Rotilla's founders now say that the Cuban government is "kidnapping" the festival by barring them from meetings, organizing the event without them, and offering $1,000 to bands that agree to play.


Cuba's largest independent music festival, Rotilla was founded in 1998 by Michel Matos and several friends. During a press conference on Wednesday, he accused the Culture Ministry of taking over this year's event and barring him and other organizers from meetings.

"They're kidnapping, stealing our festival," said Matos, who, until now, was Rotilla's executive director.

"It's not a simple case of censorship, of them shutting it down. It's an abduction... On the one hand, they're taking it away from us and on the other hand, they are organizing it themselves through official institutions."

It wouldn't be the first time that the Cuban government -- despite its ancientness -- threatened to co-opt a popular music event. In 2009, Colombian singer Juanes's plans for a Paz Sin Fronteras concert in Havana sparked outrage among el exilio in Miami. The event went ahead anyways and was considered a success.

This time, however, the intervention of Raúl Castro & Co. is a body blow to one of Cuba's few independently financed music festivals. Although Matos admits that organizers had cooperated with the government in years past -- including dropping acts banned by the state -- Rotilla was funded by the Dutch and Spanish embassies as well as Serbian electronic music festival EXIT.

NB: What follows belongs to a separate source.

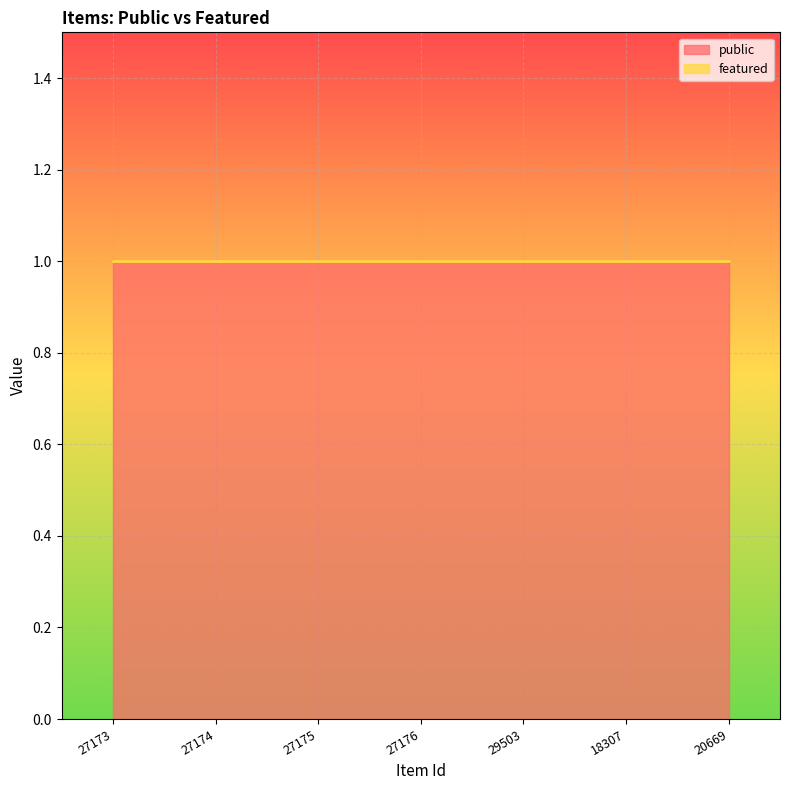

What is the label of the 1st point from the right?

20669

The result was a raucous, occasionally politically charged festival. Last year, for example, El B from Los Aldeanos rapped:

What moves us is the hope that someone will discuss our problems
Necessities, violence and lies of the state,
Its mechanism has become corrupt and manipulated,
And police that instead of inspiring hate make me ashamed.
From what Matos claims about the hijacking of Rotilla, those problems aren't going away any time soon. What are the odds that Los Aldeanos appears on stage again this year?